### Document text ###

Ten months ago Andrés Manuel López Obrador (AMLO) was elected for a six-year term as Mexico’s president. Since then, budget austerity, violence, militarization, concessions to Donald Trump, and religiosity as a culture of government are stones in the shoes that could hinder advances in Mexico’s Fourth Transformation (4aT)—the label given to AMLO’s movement.
Austerity policies under neoliberalism have had a double function. The first was to reduce the size of the State in order to open new spaces for a private sector. The second was to put the whole society to work to pay debts accumulated by failed private businesses and public bankruptcies that occurred with each successive financial crisis: 1976, 1983, 1987, 1994, 2001, 2008-09.
Austerity policies don’t solve the problem, they make things worse
The worst example of waste is Mexico allocating 725 billion pesos of the budget (around $37 billion) to service an illegitimate and unsustainable public debt. In Mexico, 4aT assumes that stiff constraints on spending – promoted as stability – will take us out of the pit of stagnation. On the contrary – the extreme application of austerity for the sake of a “fiscal surplus” is aggravating the drop in economic activity, rising unemployment, shortages in areas of public health and education and financial parasitism on public finances.

###

#### Exercise instructions
Continue the text on austerity under AMLO's government, starting after its last sentence. The records that follow come from a different source than the text above.

### Supplied records ###

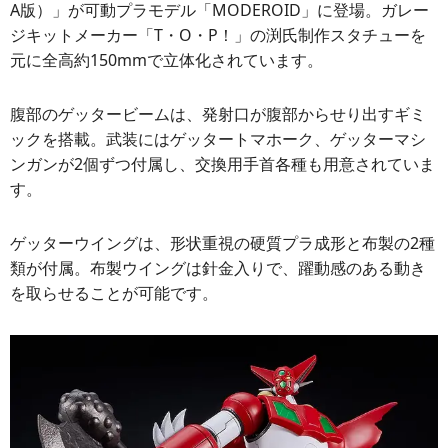
A版）」が可動プラモデル「MODEROID」に登場。ガレー
ジキットメーカー「T・O・P！」の渕氏制作スタチューを
元に全高約150mmで立体化されています。
腹部のゲッタービームは、発射口が腹部からせり出すギミ
ックを搭載。武装にはゲッタートマホーク、ゲッターマシ
ンガンが2個ずつ付属し、交換用手首各種も用意されていま
す。
ゲッターウイングは、形状重視の硬質プラ成形と布製の2種
類が付属。布製ウイングは針金入りで、躍動感のある動き
を取らせることが可能です。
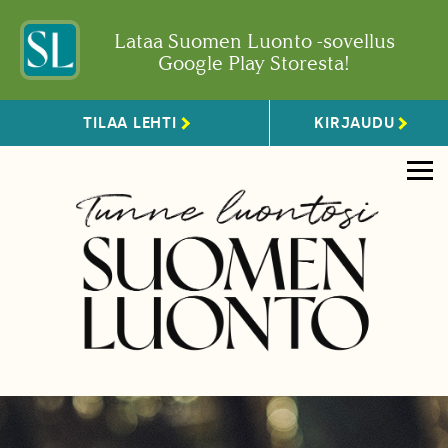
Lataa Suomen Luonto -sovellus
Google Play Storesta!
TILAA LEHTI
KIRJAUDU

###

#### Output of the task
For several years Mexico has experienced a humanitarian crisis on par with a country at war
All of this has been cleverly exploited by neo-liberal intellectuals, by PANistas (members of PAN, a conservative political party), pharmaceutical and energy entrepreneurs, the media, financial powers such as risk-rating agencies, the army and the church. Arguing “the defense of the rule of law,” conservatives and the ultra-right have made an alliance with the judiciary to block many of the AMLO government’s initiatives, and to besiege it politically.
The political uses of violence
For several years Mexico has experienced a humanitarian crisis on par with a country at war, with hundreds of thousands dead, tens of thousands missing, thousands of clandestine burials throughout the country, and hundreds of journalists and militants of social organizations killed.
The intensified violence in the country might seem to be the action of special operations forces, because they pursue a coldly calculated political impact on governance. Or they are literally spasms from the perverse dynamic that left Mexico with a brutal ten years of “war on drugs.”
Moreno, the dominant legislative party, offered an end to that war, giving a green light to a National Guard. But the Guard is in the hands of the armed forces and the armed forces, thanks to commitments with Donald Trump, has the novel function of containing migrations from Central America and Mexico. So much for the proposal to make Mexico a “sanctuary for migrants.”
Paying for the follies of the US
The current administration refused to pay for the wall Trump wants on the US-Mexico border, only to fall prey to the expense of mobilizing the military to contain migration. These migrations are a direct result of US free trade policies, climate change, hunger and neo-liberal political violence.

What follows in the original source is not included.